摘要

我们以前的研究表明，在芬兰波罗的海北部渔场下面的沉积物中局部富集了特定的抗生素抗性基因( ARGs )，即使来自抗生素的选择压力可以忽略不计。我们认为不断涌入的养殖鱼粪可能是养殖场沉积物中富含ARGs来源。本研究分析了来自波罗的海养殖场的20条鱼的肠道内容物中抗生素耐药性的组成。采用高通量WaferGen qPCR阵列和364个引物组来检测和定量ARGs、移动遗传元件( MGE )和16S rRNA基因。尽管qPCR引物组的选择相当广泛，但在肠内容物中仅检测到28个基因。检测到的基因是编码磺胺类药物( sul1 )、甲氧苄啶( dfrA1 )、四环素[tet（32），tetM，tetO，tetW]、氨基糖苷类( aadA 1、aadA 2 )、氯霉素( catA 1 )和外排泵耐药基因( emrB、matA、mefA、msrA )。检测到的基因还包括1类整合子相关基因( int1，qacEΔ1 )和转座酶( tnpA )。重要的是，大多数检测到的基因都是在农场沉积物中富集的相同基因。这一研究初步表明，尽管农场缺乏同时期的抗生素处理，但养殖鱼类的粪便有助于农场沉积物中ARG的富集。我们观察到个体养殖鱼类的肠道内容物有其自身的抗性成分。我们结果还显示转座酶和Tet基因的总相对丰度呈显著相关( p = 0.001，R2 = 0.71 )。此外，我们还分析了养殖鱼类的粘膜皮肤和鳃丝的耐药性，但仅检测到一个多药耐药基因( emrB )。据我们所知，这是第一项用独立于培养的方法报道养殖鱼类抗药性的研究。确定ARG的可能来源，特别是活化的ARG，对于控制鱼类养殖设施中ARG的发生和扩散以及降低ARG从农场扩散到周围环境的风险至关重要。
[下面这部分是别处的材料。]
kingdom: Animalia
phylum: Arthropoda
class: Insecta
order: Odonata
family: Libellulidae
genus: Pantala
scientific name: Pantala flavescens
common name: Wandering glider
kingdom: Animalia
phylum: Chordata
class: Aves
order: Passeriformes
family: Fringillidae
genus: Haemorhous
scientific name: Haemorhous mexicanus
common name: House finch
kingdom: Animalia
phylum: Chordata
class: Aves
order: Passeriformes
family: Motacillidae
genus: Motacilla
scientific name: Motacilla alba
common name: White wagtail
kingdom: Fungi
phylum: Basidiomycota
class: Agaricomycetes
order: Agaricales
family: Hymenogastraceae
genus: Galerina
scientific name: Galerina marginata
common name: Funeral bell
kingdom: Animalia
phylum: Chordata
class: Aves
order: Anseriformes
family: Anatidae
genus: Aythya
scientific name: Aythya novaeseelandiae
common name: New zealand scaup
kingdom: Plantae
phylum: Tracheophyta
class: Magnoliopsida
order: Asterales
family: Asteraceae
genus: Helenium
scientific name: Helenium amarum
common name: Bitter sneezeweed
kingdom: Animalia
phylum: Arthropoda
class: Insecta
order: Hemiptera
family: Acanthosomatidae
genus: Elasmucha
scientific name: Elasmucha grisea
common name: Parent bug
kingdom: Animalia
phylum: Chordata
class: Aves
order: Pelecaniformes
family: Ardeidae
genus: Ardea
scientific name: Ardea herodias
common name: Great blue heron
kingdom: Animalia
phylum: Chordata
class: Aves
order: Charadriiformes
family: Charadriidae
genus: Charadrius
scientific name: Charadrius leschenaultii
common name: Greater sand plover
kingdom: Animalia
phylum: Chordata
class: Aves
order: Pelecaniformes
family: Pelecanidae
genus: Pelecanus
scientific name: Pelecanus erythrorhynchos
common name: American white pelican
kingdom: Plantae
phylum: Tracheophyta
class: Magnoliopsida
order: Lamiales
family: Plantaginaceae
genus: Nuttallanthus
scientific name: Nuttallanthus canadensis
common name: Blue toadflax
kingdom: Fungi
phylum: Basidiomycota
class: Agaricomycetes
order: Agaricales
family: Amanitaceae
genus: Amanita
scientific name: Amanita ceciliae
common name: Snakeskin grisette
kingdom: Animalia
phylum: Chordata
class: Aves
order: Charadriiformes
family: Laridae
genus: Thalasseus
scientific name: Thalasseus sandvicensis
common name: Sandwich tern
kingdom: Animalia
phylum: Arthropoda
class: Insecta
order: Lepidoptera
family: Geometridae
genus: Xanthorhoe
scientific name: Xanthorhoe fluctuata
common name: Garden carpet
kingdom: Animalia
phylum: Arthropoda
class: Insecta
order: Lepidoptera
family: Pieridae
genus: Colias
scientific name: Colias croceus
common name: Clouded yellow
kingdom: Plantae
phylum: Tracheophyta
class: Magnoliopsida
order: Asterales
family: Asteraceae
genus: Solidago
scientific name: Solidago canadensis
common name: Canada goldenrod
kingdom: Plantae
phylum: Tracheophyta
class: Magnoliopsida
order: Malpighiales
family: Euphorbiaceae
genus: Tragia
Our previous studies showed that particular antibiotic resistance genes (ARGs) were enriched locally in sediments below fish farms in the Northern Baltic Sea, Finland, even when the selection pressure from antibiotics was negligible. We assumed that a constant influx of farmed fish feces could be the plausible source of the ARGs enriched in the farm sediments. In the present study, we analyzed the composition of the antibiotic resistome from the intestinal contents of 20 fish from the Baltic Sea farms. We used a high-throughput method, WaferGen qPCR array with 364 primer sets to detect and quantify ARGs, mobile genetic elements (MGE), and the 16S rRNA gene. Despite a considerably wide selection of qPCR primer sets, only 28 genes were detected in the intestinal contents. The detected genes were ARGs encoding resistance to sulfonamide (sul1), trimethoprim (dfrA1), tetracycline [tet(32), tetM, tetO, tetW], aminoglycoside (aadA1, aadA2), chloramphenicol (catA1), and efflux-pumps resistance genes (emrB, matA, mefA, msrA). The detected genes also included class 1 integron-associated genes (intI1, qacEΔ1) and transposases (tnpA). Importantly, most of the detected genes were the same genes enriched in the farm sediments. This preliminary study suggests that feces from farmed fish contribute to the ARG enrichment in farm sediments despite the lack of contemporaneous antibiotic treatments at the farms. We observed that the intestinal contents of individual farmed fish had their own resistome compositions. Our result also showed that the total relative abundances of transposases and tet genes were significantly correlated (p = 0.001, R2 = 0.71). In addition, we analyzed the mucosal skin and gill filament resistomes of the farmed fish but only one multidrug-efflux resistance gene (emrB) was detected. To our knowledge, this is the first study reporting the resistome of farmed fish using a culture-independent method. Determining the possible sources of ARGs, especially mobilized ARGs, is essential for controlling the occurrence and spread of ARGs at fish farming facilities and for lowering the risk of ARG spread from the farms to surrounding environments.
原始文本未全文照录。